Powder burn rate

fiver

Well-Known Member
Ric beat me to it.
St. Marks is pretty much the ball powder producer for the planet.
here's a little run down.

The United States military replaced black powder during the first decade of the 20th century with smokeless powders formulated from nitrocellulose colloided with ether and alcohol.[2] Large quantities were manufactured for World War I and significant amounts remained unused after the war. Nitrocellulose deteriorates in storage, but military quantities of old smokeless propellant were sometimes reworked into new lots of propellants.[3]
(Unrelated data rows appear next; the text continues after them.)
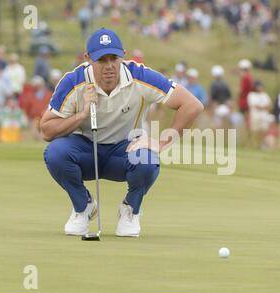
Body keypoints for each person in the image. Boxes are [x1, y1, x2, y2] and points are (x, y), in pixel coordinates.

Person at [40, 28, 203, 237]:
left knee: (147, 159)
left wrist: (161, 143)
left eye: (114, 58)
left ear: (123, 55)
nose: (109, 66)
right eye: (102, 60)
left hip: (125, 151)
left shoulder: (140, 76)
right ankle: (83, 207)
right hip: (86, 151)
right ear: (88, 58)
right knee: (55, 153)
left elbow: (192, 105)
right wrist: (81, 114)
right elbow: (46, 130)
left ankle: (130, 210)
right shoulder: (74, 81)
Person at [247, 80, 271, 147]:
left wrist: (262, 107)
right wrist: (263, 107)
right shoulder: (251, 95)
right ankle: (254, 144)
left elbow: (269, 106)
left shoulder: (265, 95)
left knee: (263, 130)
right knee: (255, 131)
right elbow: (255, 106)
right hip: (255, 116)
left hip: (263, 117)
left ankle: (262, 144)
Through the 1920s Dr. Fred Olsen worked at Picatinny Arsenal experimenting with ways to salvage tons of cannon powder manufactured for World War I. Dr. Olsen was employed by Western Cartridge Company in 1929 and developed a process for manufacturing ball propellant by 1933.[4] Reworked powder was dissolved in ethyl acetate containing small quantities of desired stabilizers and other additives. The resultant syrup, combined with water and surfactants, is heated and agitated in a pressurized container until the syrup forms an emulsion of small spherical globules of the desired size. Ethyl acetate distills off as pressure is slowly reduced to leave small spheres of nitrocellulose and additives. The spheres can be subsequently modified by adding nitroglycerin to increase energy, flattening between rollers to a uniform minimum dimension, coating with deterrents to retard ignition, and/or glazing with graphite to improve flow characteristics during blending.[5][6]

This manufacturing process also worked with newly manufactured nitrocellulose. Manufacturing time was reduced from approximately two weeks for extruded propellants to 40 hours for ball propellants.[7] Rate of burning is controlled by deterrent coatings eliminating precision forming and cutting machines required for surface area control of extruded propellants.[8] Safety was improved by performing most of the manufacturing process in water.[9] Olin subsidiaries began manufacturing ball powder specification WC846 for .303 British ammunition during World War II. Hodgdon Powder Company salvaged 80 tons of WC846 propellant from disassembled .303 British military rifle cartridges in 1949 and sold the propellant to handloading civilians as BL type C. The C was to indicate the propellant burned "cooler" than traditional Improved Military Rifle propellants. Olin continued manufacturing WC846 for both civilian ammunition and 7.62×51mm NATO cartridges[10] after the war.[11] Manufacturing operations moved in 1969 from East Alton, Illinois, to the St. Marks Powder plant in Crawfordville, Florida.[12]
 

fiver

Well-Known Member
the weird thing is with the speed and simplicity of making the ball powder, as well as the ability to tune the burn speed simply by modifying the process and not the recipe so much you'd think the stuff would be half price.
 

Ian

Notorious member
Universal also got moved to Canada and turned from green to purple. Still good stuff.

+1 on Speer load data, Ric, my old trusty #11 that was the latest edition when I began handloading was my starting point for heavy bullet loads. Keep the internal volume, primer brand (CCI, duh), and bullet weight close to tested data and you're reasonably close to tested pressure.